Not Subject to Mandatory Transactional Data Reporting Rule
Importantly, these new SINs will not be subject to the new Transactional Data Reporting (TDR) Rule. For the uninitiated, the TDR Rule requires GSA schedule holders to submit 11 transactional data elements to GSA on a monthly basis in exchange for GSA’s elimination of the often confusing Commercial Sales Practice (CSP) disclosures and the challenging Price Reduction Clause (PRC) basis of award tracking customer requirement. While the TDR Rule is applicable to some of the IT-70 SINs (132-8, 132-32, 132-33, 132-34, 132-54 and 132-55), the HACS SINs are not included. However, if a vendor chooses to include the new HACS SINs alongside TDR Rule SINs, then the TDR Rule will apply to all SINs being offered. For a basic overview of the TDR Rule, take a look at the explanation provided by the Coalition for Government Procurement here.
Accordingly, vendors offering HACS independently will be subject to the requirements of the CSP and the controls established by the PRC. Experienced vendors in venerable industries know that these GSA contractual requirements can serve as the gateway to trap-laden litigation, and yet many still fall victim.
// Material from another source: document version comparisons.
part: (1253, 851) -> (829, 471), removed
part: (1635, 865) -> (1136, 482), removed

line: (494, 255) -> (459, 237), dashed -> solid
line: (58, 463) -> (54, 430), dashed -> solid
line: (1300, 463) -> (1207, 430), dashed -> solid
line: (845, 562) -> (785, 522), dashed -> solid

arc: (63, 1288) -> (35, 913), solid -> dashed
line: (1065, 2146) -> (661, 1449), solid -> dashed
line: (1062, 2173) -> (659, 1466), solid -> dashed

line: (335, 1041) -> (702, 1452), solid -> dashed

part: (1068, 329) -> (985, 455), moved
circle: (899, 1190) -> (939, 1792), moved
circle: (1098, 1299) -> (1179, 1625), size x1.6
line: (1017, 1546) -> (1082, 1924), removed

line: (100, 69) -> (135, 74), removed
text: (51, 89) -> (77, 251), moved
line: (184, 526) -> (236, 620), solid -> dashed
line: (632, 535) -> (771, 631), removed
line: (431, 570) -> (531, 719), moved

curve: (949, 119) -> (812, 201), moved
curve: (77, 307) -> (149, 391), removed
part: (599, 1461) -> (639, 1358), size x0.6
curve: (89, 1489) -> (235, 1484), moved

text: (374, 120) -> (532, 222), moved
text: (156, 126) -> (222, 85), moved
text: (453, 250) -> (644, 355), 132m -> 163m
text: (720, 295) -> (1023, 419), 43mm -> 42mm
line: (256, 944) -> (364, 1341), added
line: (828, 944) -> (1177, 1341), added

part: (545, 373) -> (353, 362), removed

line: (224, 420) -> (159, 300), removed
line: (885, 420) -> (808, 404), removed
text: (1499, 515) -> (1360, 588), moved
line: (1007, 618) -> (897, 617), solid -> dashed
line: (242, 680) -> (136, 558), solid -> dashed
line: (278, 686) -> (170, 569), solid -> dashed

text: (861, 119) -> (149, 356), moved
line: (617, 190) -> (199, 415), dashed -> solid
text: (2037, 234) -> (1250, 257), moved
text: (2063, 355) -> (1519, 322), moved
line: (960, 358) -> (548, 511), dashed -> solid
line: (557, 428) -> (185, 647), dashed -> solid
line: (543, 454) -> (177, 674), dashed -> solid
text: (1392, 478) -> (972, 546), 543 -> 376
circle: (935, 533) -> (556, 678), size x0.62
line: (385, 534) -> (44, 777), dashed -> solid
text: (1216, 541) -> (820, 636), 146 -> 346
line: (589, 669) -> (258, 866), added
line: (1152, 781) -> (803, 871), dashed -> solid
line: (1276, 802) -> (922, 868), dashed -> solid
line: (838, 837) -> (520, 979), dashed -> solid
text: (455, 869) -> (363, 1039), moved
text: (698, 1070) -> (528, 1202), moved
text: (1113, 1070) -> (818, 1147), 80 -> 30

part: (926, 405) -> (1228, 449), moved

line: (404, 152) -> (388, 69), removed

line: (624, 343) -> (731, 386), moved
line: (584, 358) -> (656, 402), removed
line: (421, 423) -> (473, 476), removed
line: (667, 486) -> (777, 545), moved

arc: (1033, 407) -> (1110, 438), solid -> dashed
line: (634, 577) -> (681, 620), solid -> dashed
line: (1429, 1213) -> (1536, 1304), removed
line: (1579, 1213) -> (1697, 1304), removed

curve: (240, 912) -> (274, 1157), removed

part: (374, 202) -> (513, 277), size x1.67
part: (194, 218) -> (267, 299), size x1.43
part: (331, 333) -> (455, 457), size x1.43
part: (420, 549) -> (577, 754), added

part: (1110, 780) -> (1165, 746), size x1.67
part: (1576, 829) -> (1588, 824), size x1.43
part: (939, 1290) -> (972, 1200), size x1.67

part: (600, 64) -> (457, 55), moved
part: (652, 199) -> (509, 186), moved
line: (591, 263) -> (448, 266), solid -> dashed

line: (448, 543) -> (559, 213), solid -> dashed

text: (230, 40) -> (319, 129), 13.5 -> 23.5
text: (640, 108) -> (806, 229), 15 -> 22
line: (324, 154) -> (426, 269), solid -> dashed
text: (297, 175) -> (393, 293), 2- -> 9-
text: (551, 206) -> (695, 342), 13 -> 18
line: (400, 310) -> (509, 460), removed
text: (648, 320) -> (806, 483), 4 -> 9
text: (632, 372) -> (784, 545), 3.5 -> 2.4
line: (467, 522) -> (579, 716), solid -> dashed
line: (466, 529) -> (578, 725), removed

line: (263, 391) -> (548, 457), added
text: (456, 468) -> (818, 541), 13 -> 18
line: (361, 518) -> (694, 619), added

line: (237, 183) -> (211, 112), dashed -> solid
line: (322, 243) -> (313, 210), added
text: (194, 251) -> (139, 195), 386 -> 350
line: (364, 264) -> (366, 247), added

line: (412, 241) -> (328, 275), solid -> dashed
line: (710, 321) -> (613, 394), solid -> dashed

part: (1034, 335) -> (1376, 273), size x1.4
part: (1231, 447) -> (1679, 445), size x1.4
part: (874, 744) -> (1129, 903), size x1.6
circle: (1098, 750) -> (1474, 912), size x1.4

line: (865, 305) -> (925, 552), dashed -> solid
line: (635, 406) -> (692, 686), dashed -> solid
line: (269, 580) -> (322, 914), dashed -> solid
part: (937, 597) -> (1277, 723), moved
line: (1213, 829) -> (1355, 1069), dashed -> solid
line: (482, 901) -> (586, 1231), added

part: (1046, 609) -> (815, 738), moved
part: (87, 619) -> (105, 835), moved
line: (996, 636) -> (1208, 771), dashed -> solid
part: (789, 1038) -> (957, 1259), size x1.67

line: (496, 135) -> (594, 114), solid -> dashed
Cybersecurity is an extremely “young” and dynamic industry; cyber-vendors wanting to avoid a False Claims Act violation need to spend time carefully evaluating the following:
- the disclosure of commercial sales practices and special discounting;
- identification of the appropriate “Basis of Award Customer(s)” and
- how often each may change in the usual course of business.
The opportunities provided to cybersecurity vendors under the new HACS SINs cannot be understated. A GSA Schedule can be a fine vehicle for any company wishing to place services in easy reach of hundreds of scared and eager federal purchasers. But cybersecurity is a unique beast that may not be wholly understood by its purchasers. It is up to vendors to explain the strengths and limitations of their products and to educate their customers as to what they can realistically expect. Do so clearly, with caution and with wisdom. This is a new world and, as Machiavelli noted centuries ago: “There is nothing more difficult to take in hand, more perilous to conduct, or more uncertain in its success, than to take the lead in the introduction of a new order of things.”